Debra’s Laparoscopic Hysterectomy
I was miserable. Periods that were so horrific I had black circles under my eyes and severe anemia. My cycle would start with the week before having the most sore breast anyone could imagine and moods that would make the devil run scared. Then always in the morning at first pee would be the start. By the second morning I was on super plus tampons and overnight pads that together would not last an hour. This heavy flow and clots and clumps would sometimes not even let me leave the bathroom, having to turn around and start over. After a full 5 days of that I would be exhausted. Then a light ever lingering flow for the next 4 days. I would be so raw from changing that just thinking of my husband would make me cry.
So after 7 days of moods and boobs, 9 days of bleeding it left me about 15 days to live and recoup some blood. Tired and a fibroid the size of a football on my little 120 lb frame, you can imagine how well I felt for those days. I tried to be a good wife and do my part. I always wished I could do more. I decided that for my 40th birthday I would get a hysterectomy. Sexy right? I needed to stop this sycle of misery. I talked to my gyno who I love and she said “finally”.
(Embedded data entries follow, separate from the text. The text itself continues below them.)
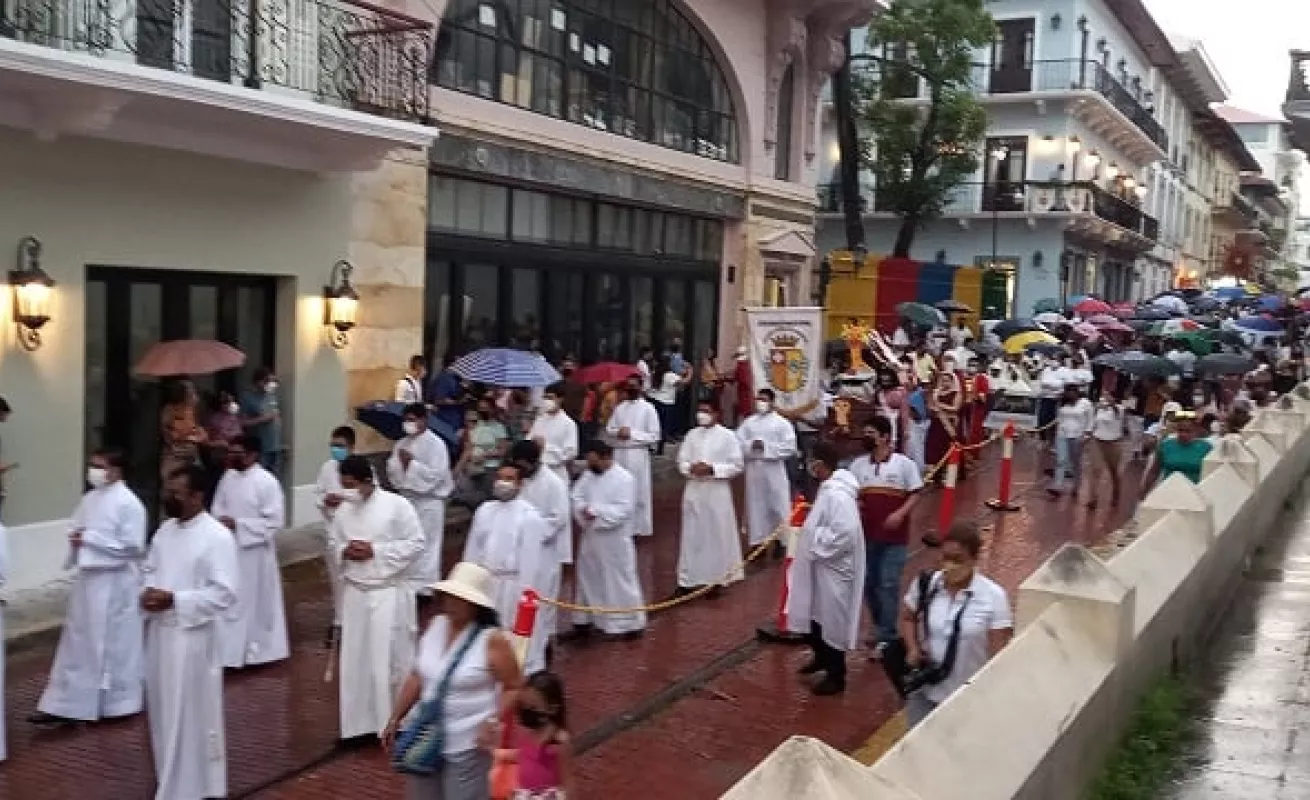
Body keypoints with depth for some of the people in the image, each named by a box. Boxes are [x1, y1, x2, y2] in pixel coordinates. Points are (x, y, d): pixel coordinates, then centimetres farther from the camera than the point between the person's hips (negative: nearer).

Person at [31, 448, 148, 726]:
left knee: (117, 643, 6)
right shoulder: (90, 499, 8)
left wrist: (90, 539, -18)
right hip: (89, 580, 7)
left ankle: (120, 701, 22)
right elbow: (76, 529, 17)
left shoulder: (128, 503, -15)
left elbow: (132, 546, -19)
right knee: (78, 641, 10)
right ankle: (64, 705, 15)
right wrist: (76, 541, -7)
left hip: (116, 585, -7)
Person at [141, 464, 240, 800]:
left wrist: (174, 599, -23)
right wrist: (148, 591, -4)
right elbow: (150, 569, 19)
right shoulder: (165, 529, 7)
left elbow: (226, 593, -19)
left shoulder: (217, 537, -17)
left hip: (192, 637, -7)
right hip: (159, 632, 7)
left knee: (192, 716, 2)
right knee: (164, 712, 17)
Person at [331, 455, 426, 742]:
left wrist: (376, 550, -17)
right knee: (355, 659, 9)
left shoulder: (397, 505, -12)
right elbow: (333, 541, 15)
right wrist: (343, 551, -9)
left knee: (390, 658, 0)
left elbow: (417, 543, -11)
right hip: (354, 592, 5)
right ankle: (358, 723, 22)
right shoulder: (343, 509, 3)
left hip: (389, 593, -5)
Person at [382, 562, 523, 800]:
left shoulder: (492, 640, -18)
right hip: (427, 737, 6)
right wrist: (394, 720, 10)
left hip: (469, 744, -6)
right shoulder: (435, 626, 1)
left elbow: (515, 688, -11)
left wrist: (494, 722, -23)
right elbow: (417, 677, 9)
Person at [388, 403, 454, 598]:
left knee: (426, 545, 0)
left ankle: (423, 585, 9)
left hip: (428, 501, -7)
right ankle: (409, 582, 26)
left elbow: (436, 474, -21)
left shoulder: (435, 443, -14)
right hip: (407, 499, 7)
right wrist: (400, 463, -14)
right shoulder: (402, 443, 7)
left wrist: (412, 463, -21)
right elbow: (392, 470, 8)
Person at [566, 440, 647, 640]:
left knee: (620, 580, 2)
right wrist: (584, 510, -15)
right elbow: (575, 496, 5)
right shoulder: (589, 475, 4)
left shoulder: (625, 479, -17)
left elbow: (623, 511, -23)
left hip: (614, 541, -7)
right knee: (588, 578, 17)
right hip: (590, 538, 7)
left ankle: (632, 621, 14)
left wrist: (596, 511, -24)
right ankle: (585, 618, 31)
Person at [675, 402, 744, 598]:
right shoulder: (692, 435, 5)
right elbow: (682, 461, 8)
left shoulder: (727, 436, -6)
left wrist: (712, 469, -18)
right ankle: (687, 580, 14)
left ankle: (718, 578, 20)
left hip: (717, 491, -3)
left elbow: (736, 465, -7)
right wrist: (691, 468, -14)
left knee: (718, 534, 6)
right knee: (691, 535, 7)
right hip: (694, 490, 3)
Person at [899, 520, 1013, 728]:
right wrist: (913, 648, -8)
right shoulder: (924, 585, -8)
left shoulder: (993, 597, -16)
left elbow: (1000, 654, -13)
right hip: (925, 692, 3)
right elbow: (907, 618, 10)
So I then met with the surgeon who I was impressed by. Had to do the bowel prep….worst part ever! Went in at 5:00am on the first day of my period of course. He said no problem, it will be the shortest one I will ever have. I started my period in the summer when I was 9. I was the one who bled through her pants at school. Started at swim lessons was embarrassing. I had my period for 30 YEARS! That’s 9days x 12months = 108 days of bleeding a year FOR 30YEARS! I’m not even sure that makes sense but I am so over it! Back to my story.
I did the bowel prep and checked in at 5. I was a nervous wreck. Thank you pre op nurse for that happy little bit of fun you put in my Iv! I needed that. I remember going down the hall on gurney with my head up and the wind in my face saying “weeee” as we were cruising down the hall. Next thing I remember is my family. I got to my room and had to pee something awful. As I sat on that big ol potty I remembered reading here of all the trouble going that folks had. So I took a deep breath and relaxed. Pee came out with a quick sting and then normal. Glad that was over. I started taking gas x and stool softner as soon as I got to my room. Never a problem. Pooped that afternoon. No pain. I stayed overnight due to my bp being a bit low and my vision blurry( reaction to anti nausea ).
When I checked out the next day I looked back on my life and realized that was the best vacation I’d had in a long time. I’m almost 12 weeks out. Kept my ovaries and nothing else. Went back to work at 4 weeks. I’m tired. I think one ovary may be flopping around like a fish sometimes. But I feel amazing! I’m proud of my pitch fork wounds! They are healing nicely. I have gone down a size in jeans, bye bye fibroid. I am no longer blue around my eyes and best of all… NO BLOOD! Sorry this was long. And maybe to much on the details. But if just one gal can read my story and feel brave, then it’s all worth it. I love 40, and I’m ready to start living. Power to the HysterSisters! Hugs and God bless!